Singapore’s foodie culture includes a sophisticated dining scene and authentic gastronomic and cultural hubs at Arab Street, Little India, Kampong Glam and Chinatown. The Esplanade, Victoria Theatre, numerous public libraries, the National Gallery and Museum – as well as the integration of public art in civic spaces – are testament to a sophisticated city of culture. From the heritage shophouses of Chinatown and Katong to the futuristic ArtScience Museum and Super Trees at Gardens by the Bay, Singapore’s built environment is a rich mix of history and futurism.
As the island is only 50km wide, you can easily get from one end to the other in an hour or so, which makes everything so accessible.
How do you help international students settle in when they first arrive?
Many expatriate families come to Singapore for work opportunities or as Singaporeans returning from expatriate life abroad. We are mindful of the challenges associated with any new environment. Our age-appropriate pastoral processes help settle new students into the school and existing students into new year groups. Pastoral themes lead the curriculum in the first week of each academic year and children take part in bonding activities such as Character Strengths Day. The student population at Tanglin has been more stable in recent times. We are subject to the employment of families and Singapore is a desirable place given its order and strength as a financial and service provider hub.
What are the main trends in education that you are seeing at the moment?

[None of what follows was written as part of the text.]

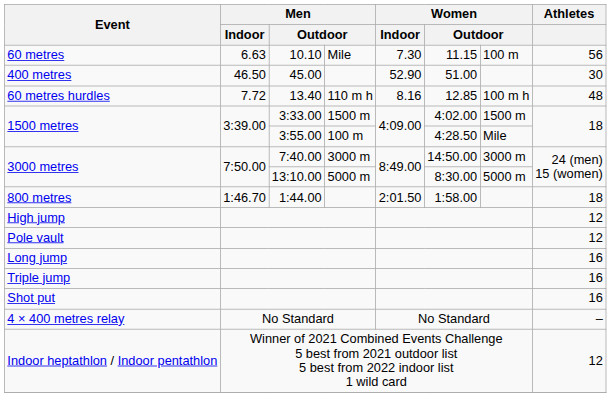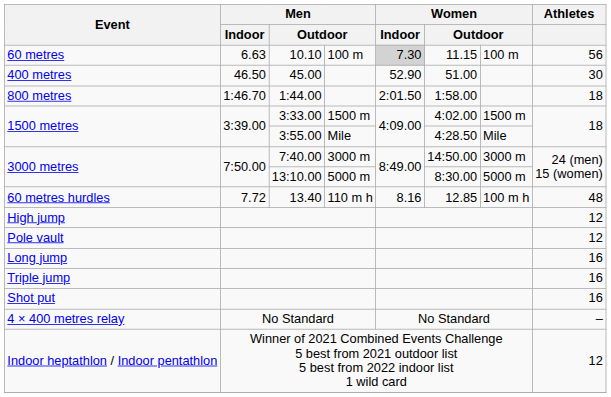60 metres | column 4: Mile -> 100 m
60 metres | Women / Indoor: no background -> lightgrey background
rows swapped: 800 metres <-> 60 metres hurdles
1500 metres / 3:55.00 | column 4: 100 m -> Mile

Technology is omni-present, and we will, off the back of COVID-19, see the development of better resources and teaching in the virtual world of education. But the in-person heart of schooling – pastoral care, social interaction, community events and bonds – remains a very powerful reason, beyond the pandemic, to keep the doors of physical campuses open.
What are the main challenges for education as a whole in the future?
The challenges for education continue to be the disparity between public education around the world.
How are you equipping your students for future success?
We recognise the importance of supporting children in their growth towards becoming independent, confident and globally aware citizens with well-rounded social and emotional skills. Alongside the ongoing pastoral care from class teachers, a bespoke age-appropriate pastoral curriculum is delivered from 3-18. Lifeskills is rooted in a positive education premise, and addresses positive relationships, emotions, health, engagement, accomplishment and purpose. In Years 12 and 13, Lifeskills is taught by the form tutor and has an emphasis on careers education, including procedures for university applications, and practical Lifeskills to equip our students with the skills and knowledge they need when they leave Tanglin and head into the wider world.
About Tanglin Trust School
Founded in 1925, Tanglin Trust School has over 90 years experience delivering British-based education in Singapore. We strive to make every individual feel valued and happy. Working together in a safe, caring yet stimulating environment, we set high expectations whilst offering strong support, resulting in a community of lifelong learners who can contribute with confidence to our world.